--- START ---
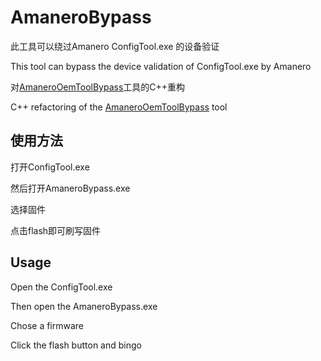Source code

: # AmaneroBypass
此工具可以绕过Amanero ConfigTool.exe 的设备验证

This tool can bypass the device validation of ConfigTool.exe by Amanero

对[AmaneroOemToolBypass](https://github.com/sabpprook/AmaneroOemToolBypass)工具的C++重构

C++ refactoring of the [AmaneroOemToolBypass](https://github.com/sabpprook/AmaneroOemToolBypass) tool

## 使用方法

打开ConfigTool.exe

然后打开AmaneroBypass.exe

选择固件

点击flash即可刷写固件

## Usage

Open the ConfigTool.exe

Then open the AmaneroBypass.exe

Chose a firmware

Click the flash button and bingo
--- END ---
Set down exactly the lines above, from the one containing "此工具可以绕过Amanero ConfigTool.exe 的设备验证" to the final line of the material, with both ends kept and no other lines.

此工具可以绕过Amanero ConfigTool.exe 的设备验证

This tool can bypass the device validation of ConfigTool.exe by Amanero

对[AmaneroOemToolBypass](https://github.com/sabpprook/AmaneroOemToolBypass)工具的C++重构

C++ refactoring of the [AmaneroOemToolBypass](https://github.com/sabpprook/AmaneroOemToolBypass) tool

## 使用方法

打开ConfigTool.exe

然后打开AmaneroBypass.exe

选择固件

点击flash即可刷写固件

## Usage

Open the ConfigTool.exe

Then open the AmaneroBypass.exe

Chose a firmware

Click the flash button and bingo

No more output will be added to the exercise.